Sikma helped begin an NBA trend, mostly during his final years in Milwaukee, of freeing space inside by moving a good-shooting big man outside to face the basket and fire. It led to the increased emphasis on three-point shooting that has, for good or ill, consumed the pro game.
“As rules changed that opened up the court, spacing was a new way to play, which meant you had to shoot from distance,” he said. “I don’t know what place I have in that whole process, but the concept was there in my last few years in Milwaukee.”
He learned his shot-making as a forward, only 5-foot-10 as a high school sophomore. He didn’t lose any of his touch as he zoomed to 6-8 as a junior. By the time he entered Illinois Wesleyan in nearby Bloomington, he and his coaches developed an inside-pivot move that swept the defender’s hands away, clearing the way to step back and launch a jumper (well, a set shot) from high behind his head that was unblockable.
“I was a skinny, decent-shooting big guy,” he said. “It was a move that fit my skill. It was experiment after my freshman season, when my college coach sat down and said, ‘Jack, you gotta be more effective in the post if you want to take the next step.’
“Some coaches poo-poo it because you’re catching the ball in one spot and stepping back three feet. That’s not a concept, right? But I was comfortable with the pivot, and worked on a higher release point. Today there would be a big advantage because (of rules changes) that, when you face up the defender, he can’t put his hands on you.”

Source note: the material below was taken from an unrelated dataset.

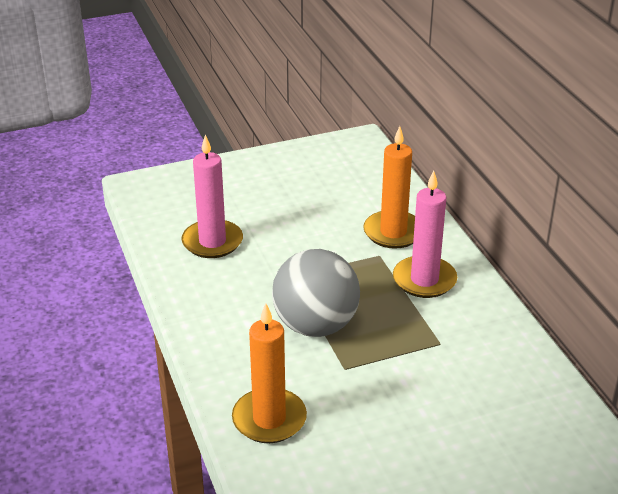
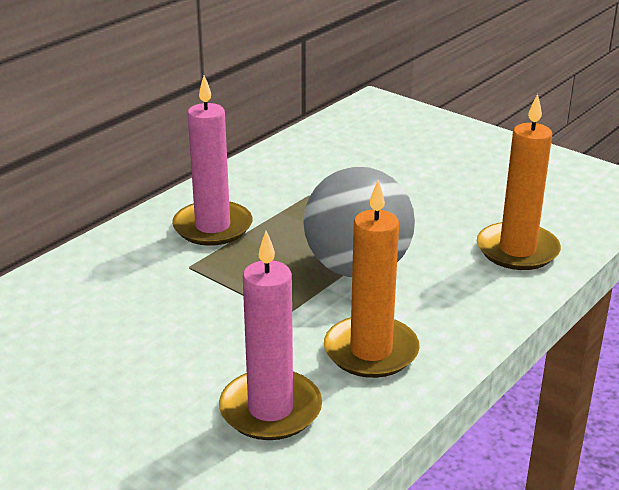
camera: 120 degrees left, 5 degrees down
(393, 232) = (131, 270): orange candle -> orange candle (371, 351)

The shot distinguished Sikma’s career, in the manner of Kareem’s Skyhook, or Olajuwon’s Dream Shake or McHale’s Up and Under. Unfortunately, it just took longer for the basketball world to understand what it had in Sikma, despite seven All-Star appearances.
“One if the great things about being a late bloomer is you focus on just the next thing,” he said. “Don’t get ahead of yourself.”
Sikma’s game may have been ahead of his time. But at 63, he has every right to say basketball was way behind time in recognizing his value. That mistake ends Friday night here.
Former Sonics coach/player Paul Westphal in the Class of 2019
Also gaining enshrinement Friday is Paul Westphal, who played 36 games for the Sonics in 1980-81 and was Sonics coach from 1998-2001.
Westphal was part of one of the most controversial trades in Seattle history, a straight-up swap of All-Star guards, Westphal for a then-impetuous Dennis Johnson, MVP of the 1979 NBA Finals. Fans were outraged with coach Lenny Wilkens, who termed Johnson “a cancer.” Then Westphal broke a bone in his foot and never again played for the Sonics.
He also was fired in 2001 as Sonics coach when he struggled to manage stars Gary Payton and Vin Baker.
Asked to summarize his saga in Seattle, Westphal offered a wan smile and said, “Disappointing.”
He was candid about the problems with 6-11 forward Baker, a major trade acquisition who busted, and later was treated for alcoholism.
“Things didn’t go the way we thought at the time,” he said. “You don’t want anything to sound like excuses, but I broke my foot. Then as coach, Vin Baker turned into an alcoholic — after a lockout.”
Westphal said he had an argument with then-Commissioner David Stern, who insisted that all coaches begin wearing a microphone to let fans become more engaged with the game.
“I said, ‘Can we talk about this?’ He said, ‘No!'” Westphal said. “It came at a time when we were, to put it mildly, extremely concerned about Vin’s drinking. This is no great secret, but there were bottles stashed in the rest room at halftime.
“Sometimes (coaches) have to talk about things that we don’t want on a microphone. This was inappropriate. There was media coverage negative to him, and Stern backed off. I won the skirmish but I don’t think I necessarily won the war. I’m not his friend.”
If he wants to be around more non-friends of Stern, he’s welcome back in Seattle.
“I love Seattle,” he said. “The basketball community up there is second to none. It’s insane that they don’t have a team. It seems impossible when you think about how much they love the Sonics.
“One of the biggest disappointments of my career is that things never worked out there.”